According to Hossain (2005), there are four criteria for a norm to qualify as jus cogens. The first one is that is should have status as a norm in international law. The second is that it should gain acceptance by the whole international community. Thirdly, the rule needs immunity from derogation. Finally, the norm should be such that it can only be modified by a new law that has the same status (Hossain, 2005).
Do you agree with diplomatic immunity?
My understanding of diplomatic immunity is that it is a legal system that shields diplomats from lawsuits and prosecution from the host country’s laws and grants them safe passage. The concept practically excludes the representatives of foreign states and international organisations from the jurisdictions of the country in which they operate at the moment. The immunity extends to the family members such as children and spouses, provided the diplomat continues to occupy the post. The activities covered under diplomatic immunity can either be official or personal. However, the host country is allowed to expel the diplomat from the state.
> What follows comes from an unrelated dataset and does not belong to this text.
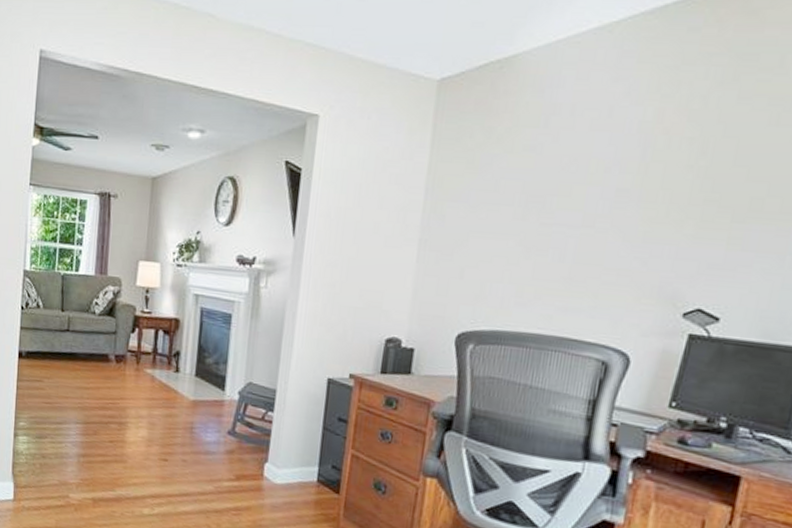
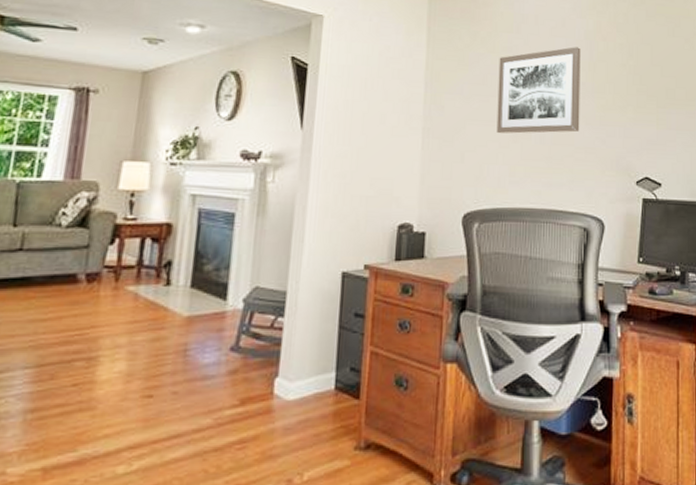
wall art: none [505,143,630,250] -> present [496,47,581,134]

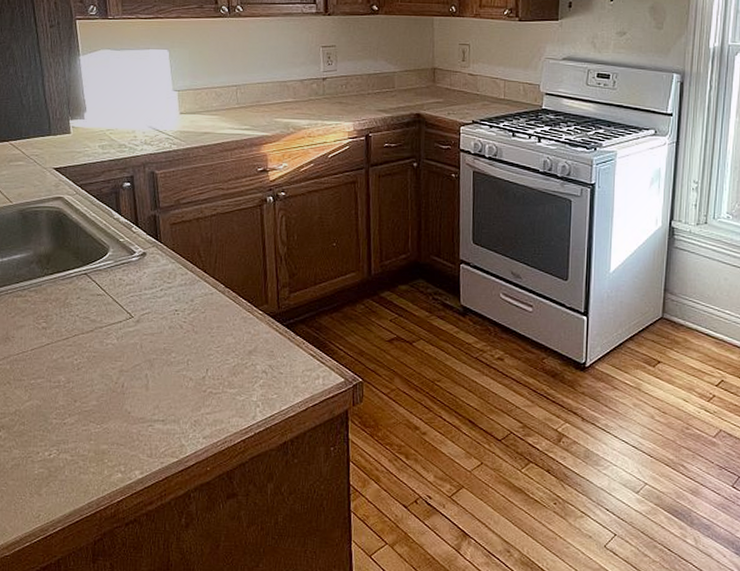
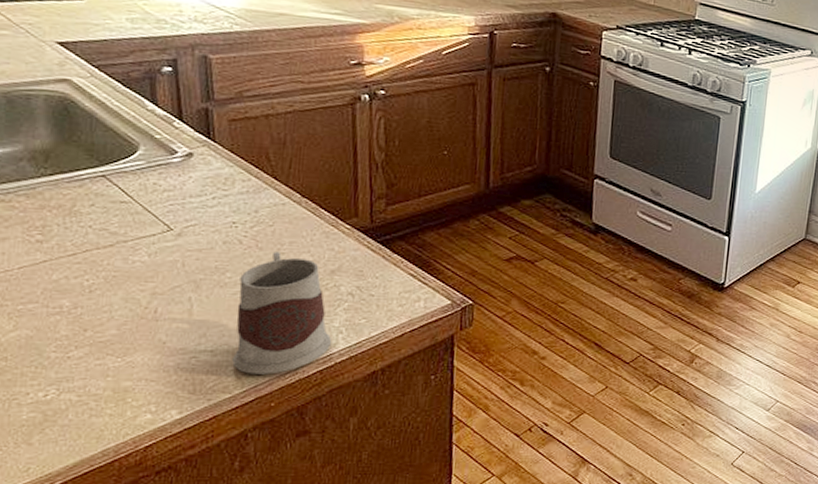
mug: none [178,335,252,442] -> present [232,252,332,375]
As a result, diplomatic immunity has proven to be a somewhat controversial topic.
Although international law is a rather recent development in human society, diplomatic immunity is an age-old practice. The ancient Roman and Greek empires were known to provide special status to envois, hence allowing the practice to evolve into what it is today (US Dept of State and the United States of America, 1998). However, the issue of diplomatic immunity has grown to be very controversial because of the precedence it presents in regards to diplomats appearing as people who are above the law of the land. According to the US Dept of State and United States of America (1998), immunity should not be understood as a total exoneration, mean pardon, or complete release from responsibility to comply with the law.